- **Text for analysis**

BTW, if no one "is 'telling me", what is the purpose of this thread?

 

 

Shipshape sam: "What if some expectation you really wanted/expected was not realized after planning your cruise/saving for your cruise/taking time off from work/(you fill in the reason), I think you might think differently in how it might effect your enjoyment."

 

We're really talking about two different things. You're talking about the enforcement of the current code. I'm talking about what the content should be, should it be changed to all smart casual?

 

 

 

Shipshape sam: "I did have cruises where the majority did adhere to the formal dress and it was fun and we did anticipate the evening of getting dressed up, taking pictures, seeing what everyone would wear. The current policy or level of adherence has lessen the cruise experience for us. Other things have also changed our experience both positive and negative."

 

I'm glad you enjoyed that. Myself and many others would not find that enjoyable at all. Why is the enjoyment of those who agree with you more important than the enjoyment of those who agree with me?

- **Dataset**
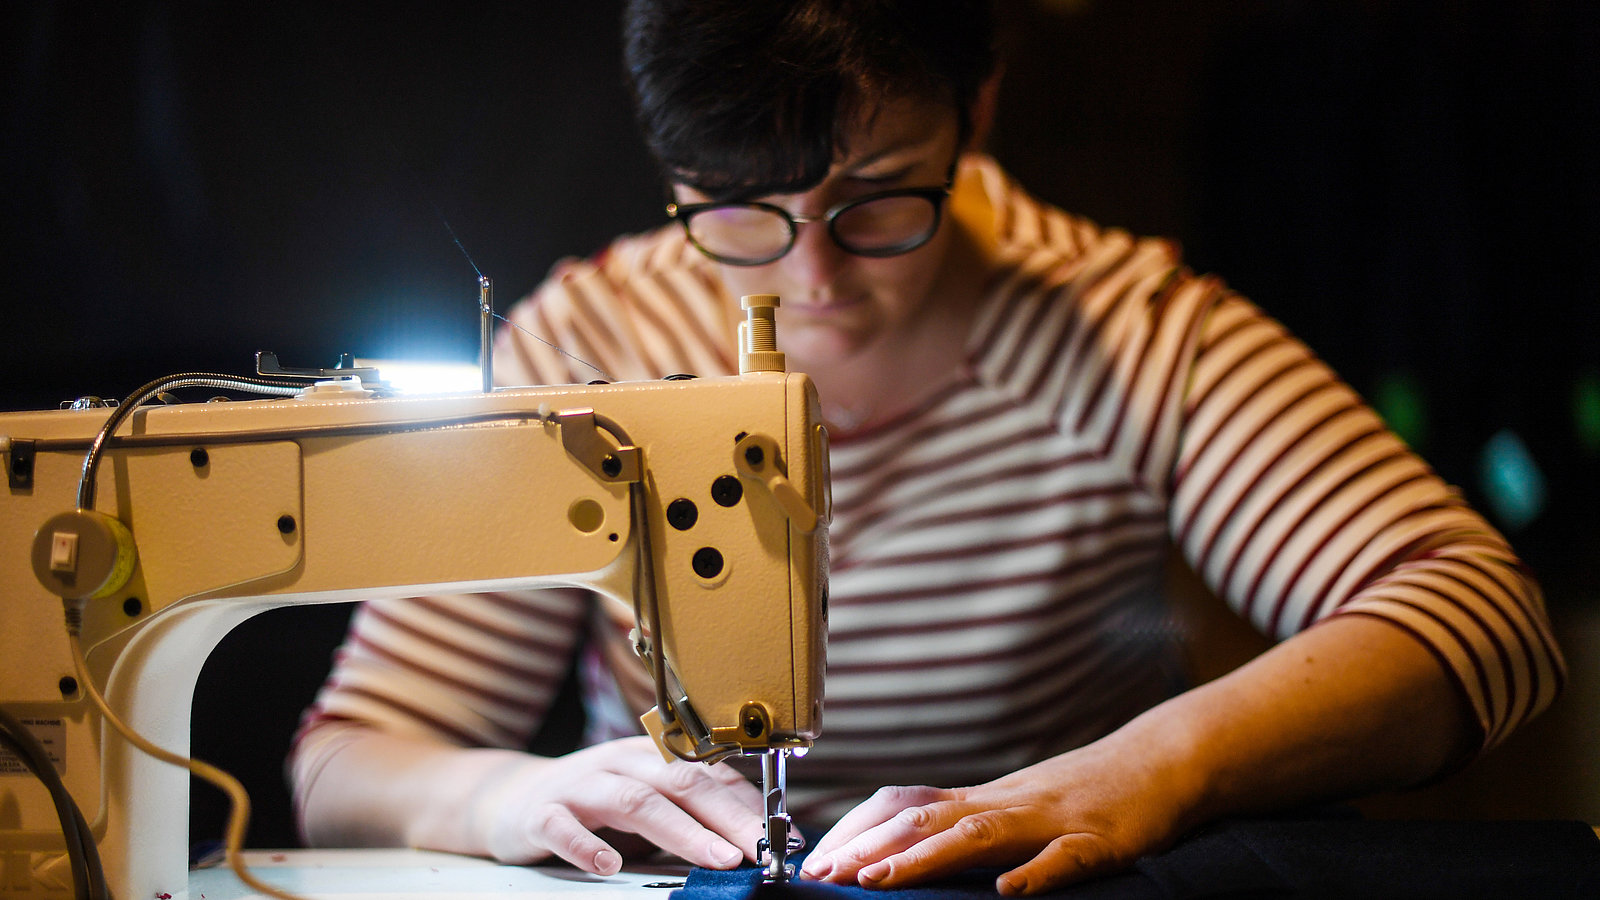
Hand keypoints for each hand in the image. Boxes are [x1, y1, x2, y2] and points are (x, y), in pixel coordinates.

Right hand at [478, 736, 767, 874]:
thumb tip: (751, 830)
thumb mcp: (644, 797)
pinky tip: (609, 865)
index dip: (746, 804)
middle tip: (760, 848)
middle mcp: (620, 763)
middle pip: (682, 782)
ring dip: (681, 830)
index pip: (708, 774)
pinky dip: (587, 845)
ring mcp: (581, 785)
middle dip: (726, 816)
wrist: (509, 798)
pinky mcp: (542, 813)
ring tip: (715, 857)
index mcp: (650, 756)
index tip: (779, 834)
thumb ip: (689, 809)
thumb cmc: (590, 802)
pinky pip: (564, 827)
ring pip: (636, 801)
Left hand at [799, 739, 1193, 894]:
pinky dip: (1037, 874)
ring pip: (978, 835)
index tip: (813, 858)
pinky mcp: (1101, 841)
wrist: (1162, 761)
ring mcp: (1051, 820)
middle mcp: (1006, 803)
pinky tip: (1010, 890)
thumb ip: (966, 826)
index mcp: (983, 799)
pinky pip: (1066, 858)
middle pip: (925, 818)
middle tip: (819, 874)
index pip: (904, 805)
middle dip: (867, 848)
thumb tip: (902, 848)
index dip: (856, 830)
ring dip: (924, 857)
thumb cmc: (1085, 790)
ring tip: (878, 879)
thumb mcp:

- **Exercise aim**
Quote the forum post on cruise dress codes word for word, from "We're really talking" down to "agree with me?". The data have no connection to the forum post on cruise dress codes.

- **Result**
We're really talking about two different things. You're talking about the enforcement of the current code. I'm talking about what the content should be, should it be changed to all smart casual?

 

 

 

Shipshape sam: "I did have cruises where the majority did adhere to the formal dress and it was fun and we did anticipate the evening of getting dressed up, taking pictures, seeing what everyone would wear. The current policy or level of adherence has lessen the cruise experience for us. Other things have also changed our experience both positive and negative."

 

I'm glad you enjoyed that. Myself and many others would not find that enjoyable at all. Why is the enjoyment of those who agree with you more important than the enjoyment of those who agree with me?